Magic Wool

Last post I spent some time musing on how to make good use of Helsinge fleece and mentioned that I had come across someone who chose to add a mere 4% of that fiber into a yarn. I was really curious about her thoughts, and she agreed to tell me how she developed her Driftwood Yarn. Meet Anita Grahn from Uppsala, Sweden. Anita is another of the very special people I’ve met in the course of writing my book, and in addition to being a masterful knitter and knitwear designer, is a designer of yarn.

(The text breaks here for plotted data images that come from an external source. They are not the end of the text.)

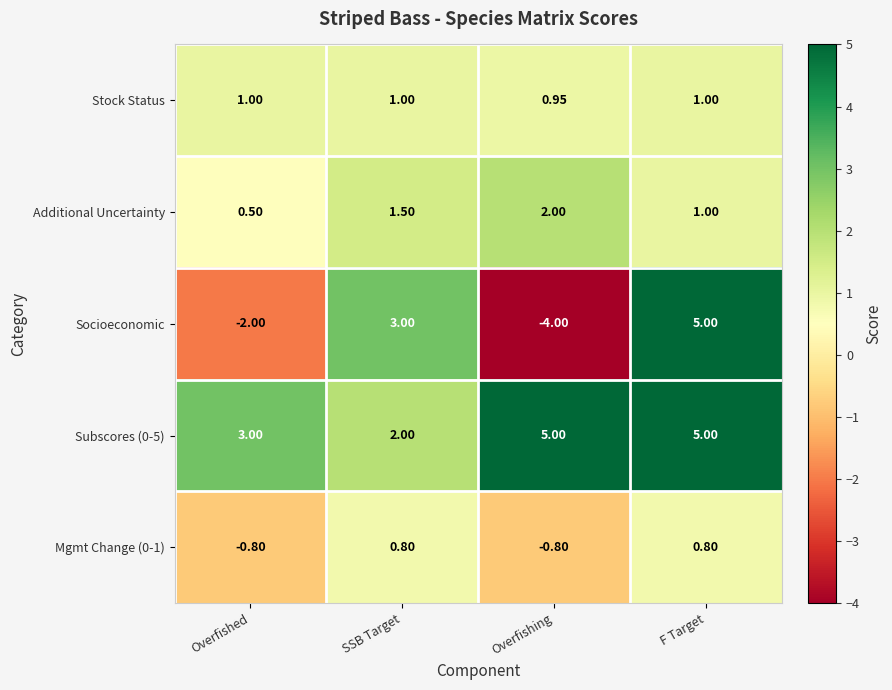

At which label does Additional Uncertainty first exceed 1?

SSB Target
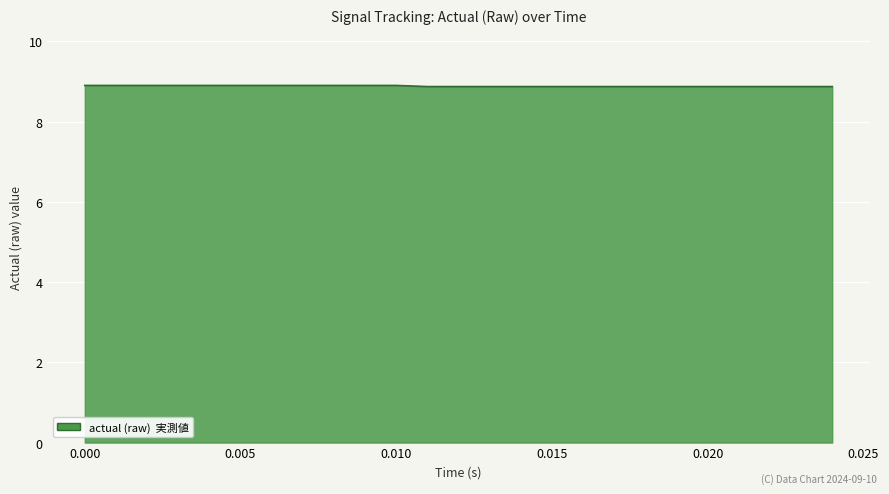

Reading right to left, extract all data points from this chart.

8.9	8.9	8.9	8.9	8.9	8.9	8.9	8.9	8.9	8.9	8.9	8.9	8.9	8.9	8.9	8.9	8.9	8.9	8.9	8.9	8.9	8.9	8.9	8.9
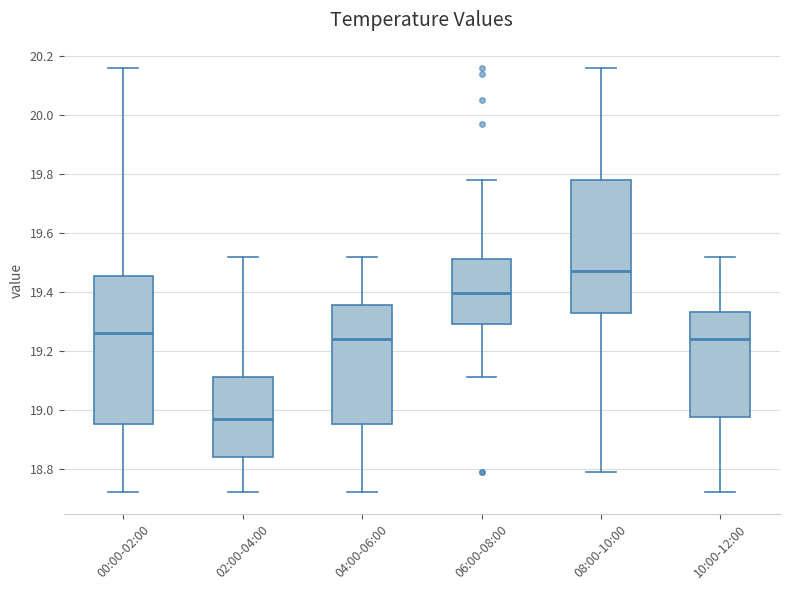

Reading left to right, read every box against the y-axis: the position of its median line, the range the box covers, and the ends of its whiskers. The values are not printed on the chart, so give them approximately, as read against the axis.

00:00-02:00: median 19.26, box 18.96 to 19.46, whiskers 18.72 to 20.16
02:00-04:00: median 18.98, box 18.84 to 19.12, whiskers 18.72 to 19.52
04:00-06:00: median 19.24, box 18.96 to 19.36, whiskers 18.72 to 19.52
06:00-08:00: median 19.40, box 19.30 to 19.52, whiskers 19.12 to 19.78
08:00-10:00: median 19.48, box 19.34 to 19.78, whiskers 18.80 to 20.16
10:00-12:00: median 19.24, box 18.98 to 19.34, whiskers 18.72 to 19.52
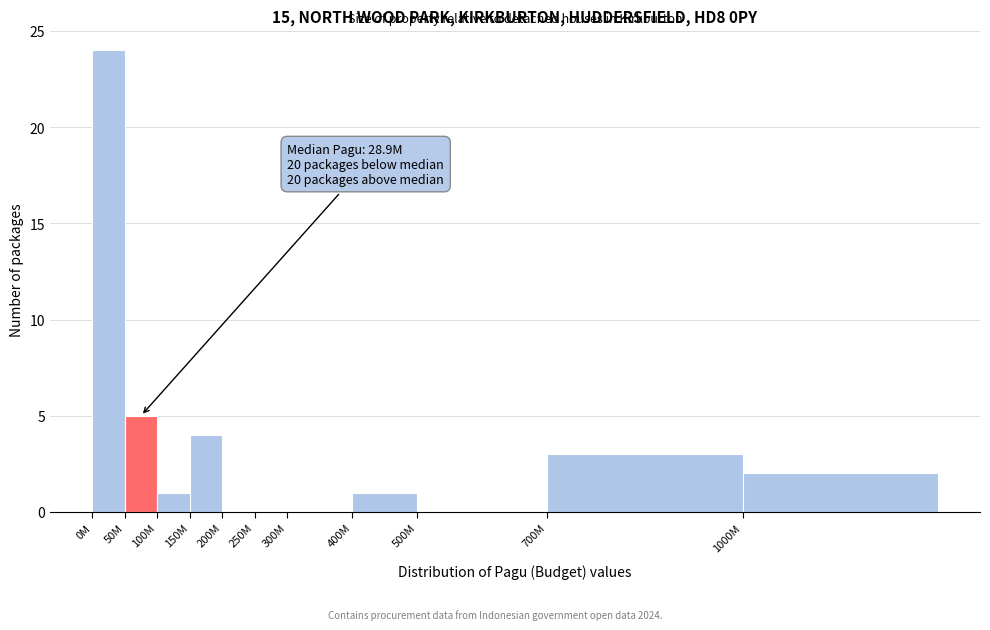

Reading right to left, transcribe all the data shown in this chart.

1000M=2	700M=3	500M=0	400M=1	300M=0	250M=0	200M=0	150M=4	100M=1	50M=5	0M=24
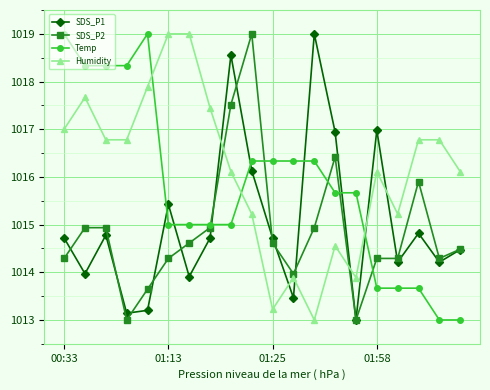

What is the value of the SDS_P1 point at the 4th from the left?

1013.1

In her Etsy Shop, Anita Yarn you will find a very carefully curated collection of yarns she has created, hand-picked fleece, some of her pattens, stitch markers, project bags and kits for socks and mittens.

Anita is wearing her Snowdrops Shawl available on Ravelry, knit with her own Selma yarn.

Anita has made some unusual and interesting blends by thinking carefully about the characteristics and behavior of each of the fibers she includes in her yarn. The one that interested me the most is called Driftwood. It’s a great name as the colors have the variegated and subtle shading that you find on wood that has been pummeled by ocean waves. In particular, this one caught my attention because of the addition of Helsinge to 3 very soft fibers, but at only 4% of the total. I asked her about it because I wanted to understand how she thought about the process of making the yarn and how she decided upon its components.

Here is some of what Anita had to say about making this yarn. First, she wanted softness, and light brown with a touch of grey. She also wanted to include angora in the mix (she has her own angora bunnies). She only included angora for 7% of the mix, but that small amount really makes a difference.

The yarn should be good for a soft sweater but still have some character. So, beginning with the wools, the largest component (67%) is Värmland lambswool. This is a small, double-coated woodland sheep found in various colors and with fibers that can range from fine to coarse. In this case, Anita was specifically selecting fleece not only for their color but for their softness.

Another 22% of the fiber came from Finull (Swedish finewool). The actual fibers of Finull are thin and fine, and range from crimpy to wavy. There can be a range of color, but here the white wool was chosen to “tone down” the color as well as for its softness. Finull is a good “modifier” for other breeds because its lush character can really change the feel of a yarn and overcome the rustic “scratch” of some of the other breeds.

And here is the 4%. On its own, I find Helsinge to be way too rough as a knitting wool. In this case, Anita is friends with a woman who has 5 ewes, and has taken care of the wool from these sheep for several years and says about them: “I have gotten to know the wool of each of [the sheep] well. I know how it shifts from fall shearing to spring shearing, and I know the slight variations between two mother and daughter ewes. In this small flock, there is the full range of what Helsinge wool can be; it can be coarse, hard wearing, soft, straight, curly, black, grey, brown, white, full of underwool, or not.” Anita chose the fleece from the sheep Saga to the mix because it gave character to the yarn.

And that’s it. Character. In the yarn you can see the black and white fibers that are coarser than the others, and they tend to “escape” from the core to add a little halo. The difference between this and the yarns that have significantly more of any of the rustic breeds is not just character, but a complete shift in what that yarn is designed to do. This is why I think this yarn has its own special magic — a pinch of this for softness, a dash of that for strength, stir in some color. And this is precisely why I’m so obsessed with these sheep. Just a small amount — 4% — turns a soft, pretty, very nice yarn, into a soft, pretty, very nice yarn with character. It is unique. It is special. It is quintessential Anita Yarn.